Splitting DesignOps into three dedicated vacancies can hardly be achieved in small Startups because there is simply no budget or enough people for such an elaborate setup. I have yet to see a setup as they have at Pinterest or Dropbox in real life (which is demonstrated in the practical part of the book). However, I do believe it’s possible to take on the underlying DesignOps principles as a team and build a culture around them.
While I oftentimes find job titles on LinkedIn somewhat ridiculous, DesignOps is a valid addition to the common job descriptions in the creative industry. It wasn’t made up out of thin air to give some existing job a more fancy spin but makes a valid addition to modern creative processes more tangible.
Abbreviating the name from an existing development position highlights the shift in digital product design quite brilliantly.

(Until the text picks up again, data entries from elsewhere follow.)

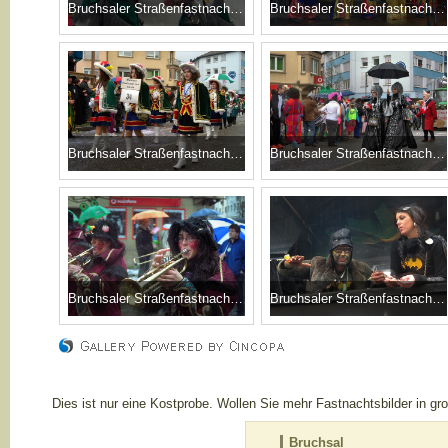
Bruchsaler Straßenfastnacht 2011
Bruchsaler Straßenfastnacht 2011
Bruchsaler Straßenfastnacht 2011
Bruchsaler Straßenfastnacht 2011
Bruchsaler Straßenfastnacht 2011
Bruchsaler Straßenfastnacht 2011
Dies ist nur eine Kostprobe. Wollen Sie mehr Fastnachtsbilder in 
Bruchsal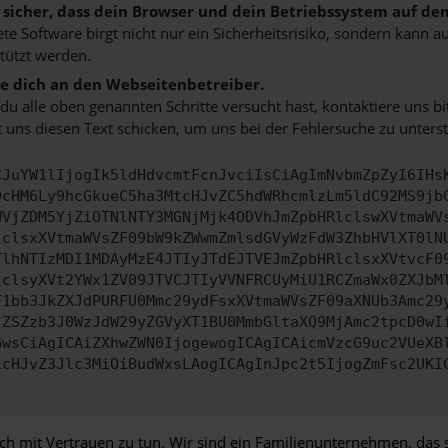
e sicher, dass dein Browser und dein Betriebssystem auf de
ete Software birgt nicht nur ein Sicherheitsrisiko, sondern kann
tützt werden.
 dich an den Webseitenbetreiber.
u alle oben genannten Schritte versucht hast, kontaktiere uns 
 uns diesen Text schicken, um uns bei der Fehlersuche zu unterst
CJuYW1lIjogIk5ldHdvcmtFcnJvciIsCiAgImNvbmZpZyI6IHs
0cHM6Ly9hcGkueC5ha3MtcHJvZC5hdWRhcmlzLm5ldC92MS9jb
WVjZDM5YjZiOTNlNTY3MGNjMjk4ODVhJmZpbHRlclswXVtmaWV
lclsxXVtmaWVsZF09bW9kZWwmZmlsdGVyWzFdW3ZhbHVlXT0lN
TlhNTIzMDI1MDAyMzE4JTIyJTdEJTVEJmZpbHRlclsxXVtvcF0
lclsyXVt2YWx1ZV09JTVCJTIyVVNFRCUyMiU1RCZmaWx0ZXJbM
F1bb3JkZXJdPURFU0Mmc29ydFsxXVtmaWVsZF09aXNUb3Amc29
jZSZzb3J0WzJdW29yZGVyXT1BU0MmbGltaXQ9MjAmc2tpcD0wI
GwsCiAgICAiZXhwZWN0IjogewogICAgICAicmVzcG9uc2VUeXB
icHJvZ3Jlc3MiOiBudWxsLAogICAgInJpc2t5IjogZmFsc2UKI
it Vertrauen zu tun. Wir sind ein Familienunternehmen, das seit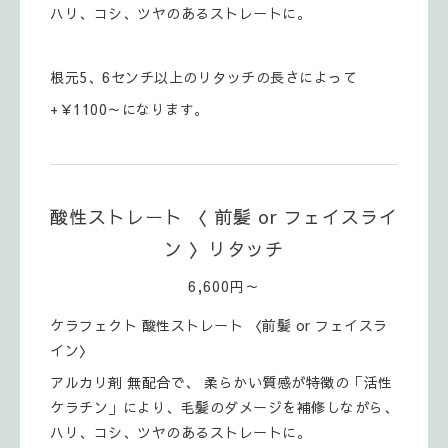
ハリ、コシ、ツヤのあるストレートに。
根元5、6センチ以上のリタッチの長さによって
+￥1100～になります。
酸性ストレート 〈 前髪 or フェイスライ
ン 〉リタッチ
6,600円～
ケラフェクト 酸性ストレート 〈前髪 or フェイスラ
イン〉
アルカリ剤 無配合で、 柔らかい質感が特徴の「活性
ケラチン」により、毛髪のダメージを補修しながら、
ハリ、コシ、ツヤのあるストレートに。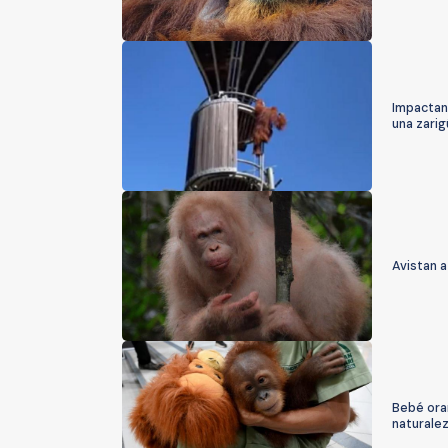
Impactan
una zari
Avistan a
Bebé ora
naturale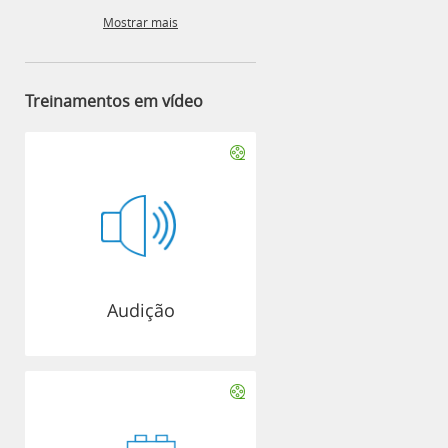
Mostrar mais
Treinamentos em vídeo
Audição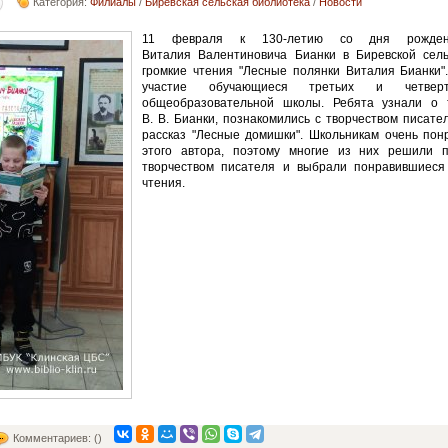
Категория:
Филиалы
/
Биревская сельская библиотека
/
Новости
11 февраля к 130-летию со дня рождени
Виталия Валентиновича Бианки в Биревской сел
громкие чтения "Лесные полянки Виталия Бианки"
участие обучающиеся третьих и четвер
общеобразовательной школы. Ребята узнали о 
В. В. Бианки, познакомились с творчеством писате
рассказ "Лесные домишки". Школьникам очень пон
этого автора, поэтому многие из них решили п
творчеством писателя и выбрали понравившиеся
чтения.
Комментариев: ()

The role of a designer is a far cry from simply “making things pretty”, but involves a ton of research and a solid knowledge of all technical implications concerning the end product.
With the advent of agile, the importance of design got pushed to the fringes in favor of fast results and solutions, oftentimes neglecting to understand the underlying problems.
DesignOps gives a creative team the tools to better integrate itself into the process of product development. The job title emphasizes the arrival of a new way of designing in a modern, mostly digital environment.
The principles of Design Operations need to become common practice in every team of designers to keep the relevance and importance of design as a practice in plain sight.